Shell Enabled
Shell access is not required for normal operation of the appliance. All routine operational features are available from the web user interface. However, shell access is required for integrating the appliance with other assets in your network and for troubleshooting in the event of a problem. Shell access is enabled by default on physical and virtual machines. On cloud machines, shell access is disabled by default.
While in the Shell Enabled mode, you can enable or disable the following system accounts individually and change their passwords.

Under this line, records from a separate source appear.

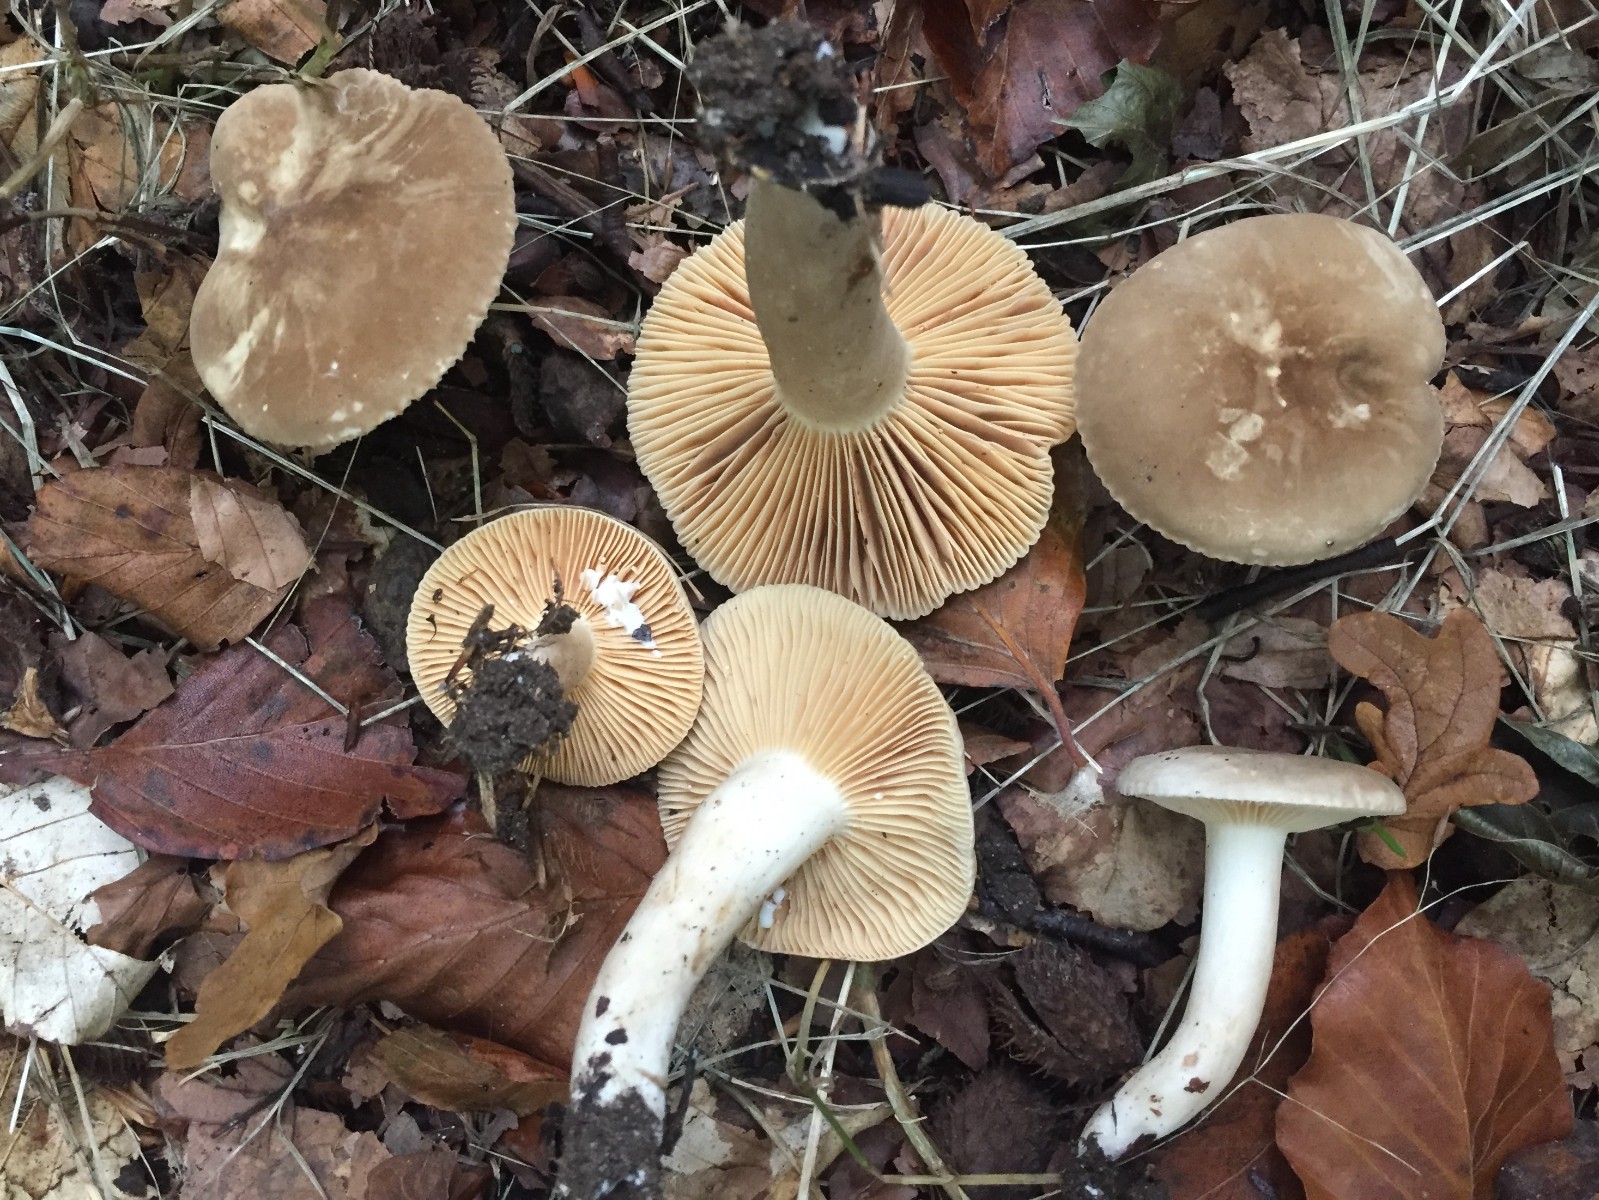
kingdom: Fungi
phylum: Basidiomycota
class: Agaricomycetes
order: Russulales
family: Russulaceae
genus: Lactarius
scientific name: Lactarius azonites
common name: røggrå mælkehat
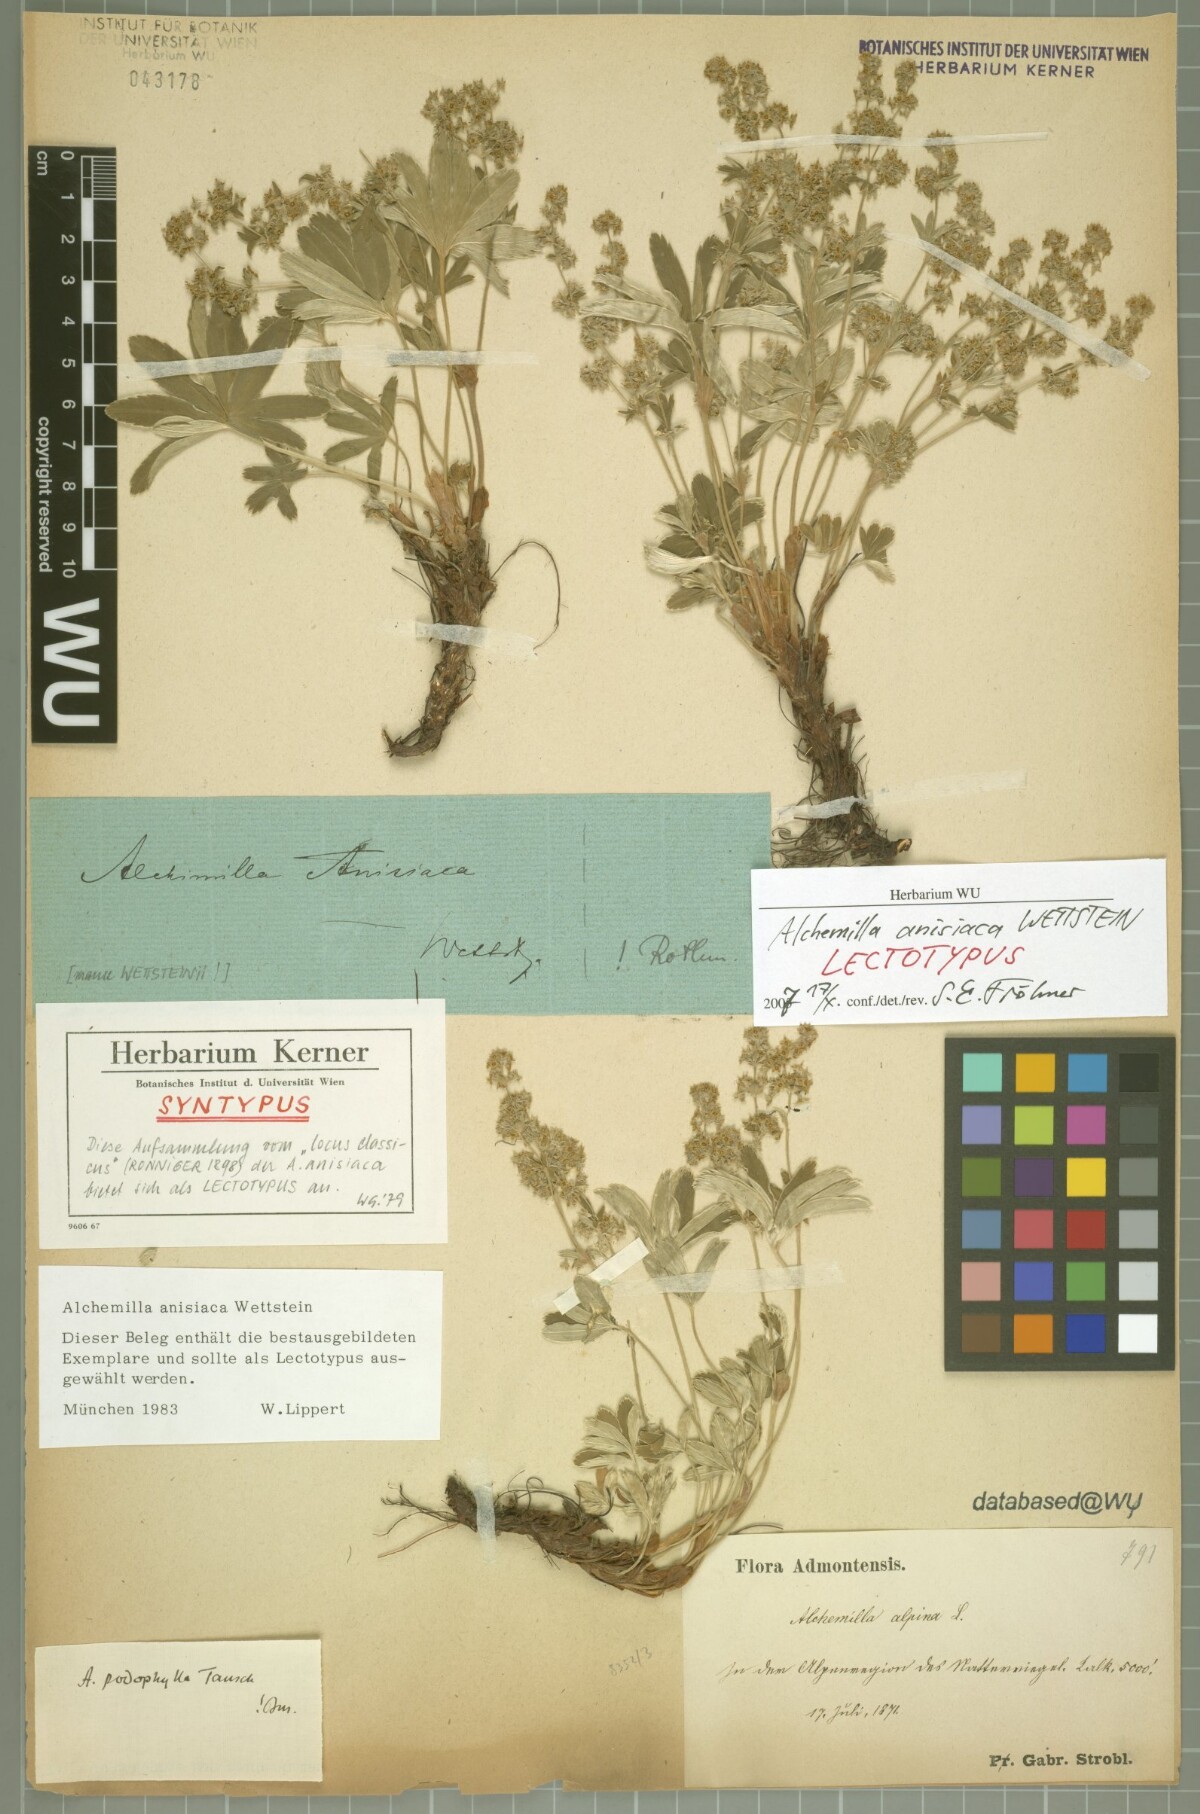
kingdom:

On physical and virtual appliances:
-
bootloader - used strictly to manage the boot loader password, for added security. The boot loader controls what image and options the operating system is loaded with. There is no login access to this account.
-
root - not ssh accessible; has shell access from the console if login is enabled.
-
admin - accessible only through the console port; for initial setup only; no shell access; login can be disabled.
-
mazu - accessible through ssh; has shell access unless disabled.
-
dhcp - accessible through ssh using keys and not password.
-
support - for the "challenge and response" user. When Challenge Mode is enabled, the user can gain shell access provided they can pass the challenge, which requires a code from Riverbed Support. The account name can be changed to a user name other than "support."
On cloud appliances (AWS and Azure):
-
admin - no shell access, login disabled.
-
mazu - shell access is disabled after initial setup. Use the Administration > Appliance Security > Security Compliance page to restore shell access.